** start of PASSAGE GIVEN **

Hello you! caught ya...hee heee.....do your best, even if there isn't any substitution, somethings better than nothing right? good to see ya....


----------



## TrailerParkBoy (Sep 20, 2011)

Glais said:


> supersets are great mate, I love doing them...adds a bit more intensity and you will get a lovely pump out of it as well. Will follow


cheers mate, my strength has dropped alot from lack of training, would you recommend starting with very light weights due to the intensity?


----------



## TrailerParkBoy (Sep 20, 2011)

Flubs said:


> Hello you! caught ya...hee heee.....do your best, even if there isn't any substitution, somethings better than nothing right? good to see ya....


thank you dear


----------



## Glais (Aug 22, 2013)

safc49 said:


> cheers mate, my strength has dropped alot from lack of training, would you recommend starting with very light weights due to the intensity?


you will still manage a reasonable weight I guess, but yes the latter sets of supersets less weight may be needed, but that's a good sign as shows your pre exhausting the muscle. a great way to get back to where you were as well


----------



## TrailerParkBoy (Sep 20, 2011)

Glais said:


> you will still manage a reasonable weight I guess, but yes the latter sets of supersets less weight may be needed, but that's a good sign as shows your pre exhausting the muscle. *a great way to get back to where you were* as well


thats what im hoping mate :clap:


----------



## Glais (Aug 22, 2013)

safc49 said:


> thats what im hoping mate :clap:


ill keep track of your progress hehe


----------



## BestBefore1989 (Oct 21, 2008)

Mate after quite a long lay off it almost doesn't matter what exercise you do so long as you do them consistently, the other good news is that it will take you far less time to regain your strength than it took to build it in the first place.

** end of PASSAGE GIVEN **
** start of SUPPLIED MATERIAL **

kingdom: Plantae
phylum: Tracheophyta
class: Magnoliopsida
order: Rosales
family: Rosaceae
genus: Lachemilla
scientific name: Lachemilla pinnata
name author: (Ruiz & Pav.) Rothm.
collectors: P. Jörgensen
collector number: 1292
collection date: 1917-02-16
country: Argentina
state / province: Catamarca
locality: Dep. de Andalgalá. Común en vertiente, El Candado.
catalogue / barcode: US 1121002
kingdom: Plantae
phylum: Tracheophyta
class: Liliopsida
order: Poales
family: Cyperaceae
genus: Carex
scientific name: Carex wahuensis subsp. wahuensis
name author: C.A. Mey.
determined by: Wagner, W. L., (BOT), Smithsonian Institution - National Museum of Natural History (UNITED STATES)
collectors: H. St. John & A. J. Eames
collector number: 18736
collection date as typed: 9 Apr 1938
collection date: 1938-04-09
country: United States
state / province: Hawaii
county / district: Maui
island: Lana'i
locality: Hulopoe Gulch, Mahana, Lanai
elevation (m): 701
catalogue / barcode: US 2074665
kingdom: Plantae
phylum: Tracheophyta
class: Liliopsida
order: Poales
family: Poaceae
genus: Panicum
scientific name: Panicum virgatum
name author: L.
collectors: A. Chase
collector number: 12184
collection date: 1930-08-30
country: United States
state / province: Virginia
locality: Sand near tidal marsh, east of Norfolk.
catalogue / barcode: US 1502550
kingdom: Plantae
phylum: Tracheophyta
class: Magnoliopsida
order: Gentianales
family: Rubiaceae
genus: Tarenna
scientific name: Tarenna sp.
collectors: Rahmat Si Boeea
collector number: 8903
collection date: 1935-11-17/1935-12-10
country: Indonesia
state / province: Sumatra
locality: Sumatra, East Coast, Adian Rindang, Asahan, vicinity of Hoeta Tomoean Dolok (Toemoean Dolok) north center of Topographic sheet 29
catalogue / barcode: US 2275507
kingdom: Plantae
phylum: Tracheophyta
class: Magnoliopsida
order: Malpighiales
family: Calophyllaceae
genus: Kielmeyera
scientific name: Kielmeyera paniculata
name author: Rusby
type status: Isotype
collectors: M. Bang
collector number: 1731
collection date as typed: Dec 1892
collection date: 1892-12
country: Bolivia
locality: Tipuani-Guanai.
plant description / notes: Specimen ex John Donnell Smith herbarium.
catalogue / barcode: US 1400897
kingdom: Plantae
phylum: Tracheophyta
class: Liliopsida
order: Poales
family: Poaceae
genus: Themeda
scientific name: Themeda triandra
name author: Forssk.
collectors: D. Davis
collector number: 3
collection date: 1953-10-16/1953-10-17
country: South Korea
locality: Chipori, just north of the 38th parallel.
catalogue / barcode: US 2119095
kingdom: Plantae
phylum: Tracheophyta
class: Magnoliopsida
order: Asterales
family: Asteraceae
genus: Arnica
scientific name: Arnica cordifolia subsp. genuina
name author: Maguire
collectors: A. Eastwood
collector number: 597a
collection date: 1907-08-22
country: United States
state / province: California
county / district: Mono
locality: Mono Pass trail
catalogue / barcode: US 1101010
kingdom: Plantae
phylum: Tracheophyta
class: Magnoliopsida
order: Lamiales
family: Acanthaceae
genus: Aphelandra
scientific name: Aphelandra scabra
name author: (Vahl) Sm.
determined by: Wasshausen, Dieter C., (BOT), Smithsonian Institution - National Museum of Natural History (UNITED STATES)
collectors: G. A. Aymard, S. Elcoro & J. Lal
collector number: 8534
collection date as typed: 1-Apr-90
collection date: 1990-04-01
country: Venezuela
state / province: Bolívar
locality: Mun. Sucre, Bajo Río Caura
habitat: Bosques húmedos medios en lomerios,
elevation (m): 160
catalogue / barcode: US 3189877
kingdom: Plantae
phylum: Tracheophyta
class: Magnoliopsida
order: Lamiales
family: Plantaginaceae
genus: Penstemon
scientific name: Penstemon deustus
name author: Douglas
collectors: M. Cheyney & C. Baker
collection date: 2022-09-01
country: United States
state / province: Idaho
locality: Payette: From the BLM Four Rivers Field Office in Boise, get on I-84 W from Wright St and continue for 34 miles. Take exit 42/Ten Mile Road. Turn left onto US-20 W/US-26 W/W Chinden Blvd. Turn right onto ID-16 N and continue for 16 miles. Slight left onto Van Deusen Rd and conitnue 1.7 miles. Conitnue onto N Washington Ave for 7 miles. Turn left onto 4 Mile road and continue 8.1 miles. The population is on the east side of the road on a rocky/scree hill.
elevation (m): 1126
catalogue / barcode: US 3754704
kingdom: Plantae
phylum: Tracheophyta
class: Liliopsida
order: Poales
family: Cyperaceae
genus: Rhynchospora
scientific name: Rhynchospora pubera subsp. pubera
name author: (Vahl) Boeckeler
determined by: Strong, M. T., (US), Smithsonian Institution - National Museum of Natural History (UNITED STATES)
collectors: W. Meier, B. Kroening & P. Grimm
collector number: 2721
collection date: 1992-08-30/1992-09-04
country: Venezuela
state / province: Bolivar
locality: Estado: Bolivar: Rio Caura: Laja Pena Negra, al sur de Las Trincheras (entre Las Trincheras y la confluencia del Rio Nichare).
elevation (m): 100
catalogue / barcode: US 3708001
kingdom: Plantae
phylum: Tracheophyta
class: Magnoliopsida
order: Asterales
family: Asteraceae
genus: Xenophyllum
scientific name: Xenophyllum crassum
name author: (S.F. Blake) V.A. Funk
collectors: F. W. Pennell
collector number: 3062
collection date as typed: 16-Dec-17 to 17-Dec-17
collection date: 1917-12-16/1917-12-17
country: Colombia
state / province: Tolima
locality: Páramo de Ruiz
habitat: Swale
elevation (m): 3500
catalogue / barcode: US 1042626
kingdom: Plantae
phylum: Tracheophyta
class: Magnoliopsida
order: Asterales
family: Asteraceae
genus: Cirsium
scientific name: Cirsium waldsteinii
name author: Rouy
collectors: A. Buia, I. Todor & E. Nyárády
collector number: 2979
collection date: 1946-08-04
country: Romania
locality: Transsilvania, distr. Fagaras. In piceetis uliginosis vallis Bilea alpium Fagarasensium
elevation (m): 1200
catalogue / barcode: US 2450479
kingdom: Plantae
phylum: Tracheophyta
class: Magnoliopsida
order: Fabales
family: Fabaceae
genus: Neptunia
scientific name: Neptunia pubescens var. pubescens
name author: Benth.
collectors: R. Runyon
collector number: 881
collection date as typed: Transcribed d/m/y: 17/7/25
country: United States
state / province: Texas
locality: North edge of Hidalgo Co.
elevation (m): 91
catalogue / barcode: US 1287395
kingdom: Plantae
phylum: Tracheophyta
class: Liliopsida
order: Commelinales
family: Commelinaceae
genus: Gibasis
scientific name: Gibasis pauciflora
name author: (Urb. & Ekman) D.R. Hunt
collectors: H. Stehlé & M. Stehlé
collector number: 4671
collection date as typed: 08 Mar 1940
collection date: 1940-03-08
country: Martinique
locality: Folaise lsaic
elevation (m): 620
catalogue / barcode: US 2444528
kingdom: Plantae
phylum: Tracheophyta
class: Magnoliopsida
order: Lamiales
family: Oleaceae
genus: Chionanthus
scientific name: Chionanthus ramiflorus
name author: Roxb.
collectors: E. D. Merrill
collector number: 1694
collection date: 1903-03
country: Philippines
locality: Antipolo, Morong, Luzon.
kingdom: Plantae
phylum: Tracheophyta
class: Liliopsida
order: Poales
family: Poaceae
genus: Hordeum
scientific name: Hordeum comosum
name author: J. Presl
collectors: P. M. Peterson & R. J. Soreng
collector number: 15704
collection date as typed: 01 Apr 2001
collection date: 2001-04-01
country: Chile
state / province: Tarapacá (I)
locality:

** end of SUPPLIED MATERIAL **

→ SET PROBLEM 1
Answer these questions about the forum thread on supersets:
(a) According to Glais, what do supersets add to a workout?
(b) What does TrailerParkBoy say has happened to their strength, and what caused it?
(c) According to BestBefore1989, how does the time needed to regain strength compare with the time it took to build it?
→ SET PROBLEM 2
Continue the forum thread on supersets after its last post.

→ TASK RESULT 1
(a) A bit more intensity, along with a lovely pump.
(b) Their strength has dropped a lot because of a lack of training.
(c) Regaining strength will take far less time than building it did in the first place.

→ TASK RESULT 2
----------



## TrailerParkBoy (Sep 20, 2011)

BestBefore1989 said:


> Mate after quite a long lay off it almost doesn't matter what exercise you do so long as you do them consistently, the other good news is that it will take you far less time to regain your strength than it took to build it in the first place.


i hope so mate, i cant believe how much strength ive lost. even those last workouts ive posted were feeling heavy after a couple of sets


----------



## BestBefore1989 (Oct 21, 2008)

safc49 said:


> i hope so mate, i cant believe how much strength ive lost. even those last workouts ive posted were feeling heavy after a couple of sets


It will return mate and don't forget you where "supplementing" then so don't be too hard on yourself


----------



## TrailerParkBoy (Sep 20, 2011)

started my new workout today

i knew i lost strength, but im also alot more unfit. i found this tough even though they're girly weights:wub:.

so im glad i did start as light as i did

for the chin ups i used my feet on the bench to help

CHEST & BACK ss means superset



to me it makes sense, but if it doesnt just ask


----------



## Glais (Aug 22, 2013)

all looks good to me mate, got a baseline to progress from...how was the super setting?


----------



## TrailerParkBoy (Sep 20, 2011)

Glais said:


> all looks good to me mate, got a baseline to progress from...how was the super setting?


It felt like cardio lol


----------



## Glais (Aug 22, 2013)

safc49 said:


> It felt like cardio lol


haha something different though, will shock the system :thumb:


----------



## biglbs (Jan 26, 2012)

Gotta keep at it mate,keep going,don't let anything get in the way!


----------



## TrailerParkBoy (Sep 20, 2011)

biglbs said:


> Gotta keep at it mate,keep going,don't let anything get in the way!


cheers mate, wise words :rockon:


----------



## TrailerParkBoy (Sep 20, 2011)

todays training



used empty bar for hack squats, they were awkward so hopefully by the time the small weight increases build up to a more difficult weight i'll have more flexibility to deal with them


----------



## TrailerParkBoy (Sep 20, 2011)

sorry about the above picture, i dont know how to flip it, its the right way up on photobucket :confused1:


----------



## BestBefore1989 (Oct 21, 2008)

safc49 said:


> sorry about the above picture, i dont know how to flip it, its the right way up on photobucket :confused1:


Looks fine on my phone mate


----------



## TrailerParkBoy (Sep 20, 2011)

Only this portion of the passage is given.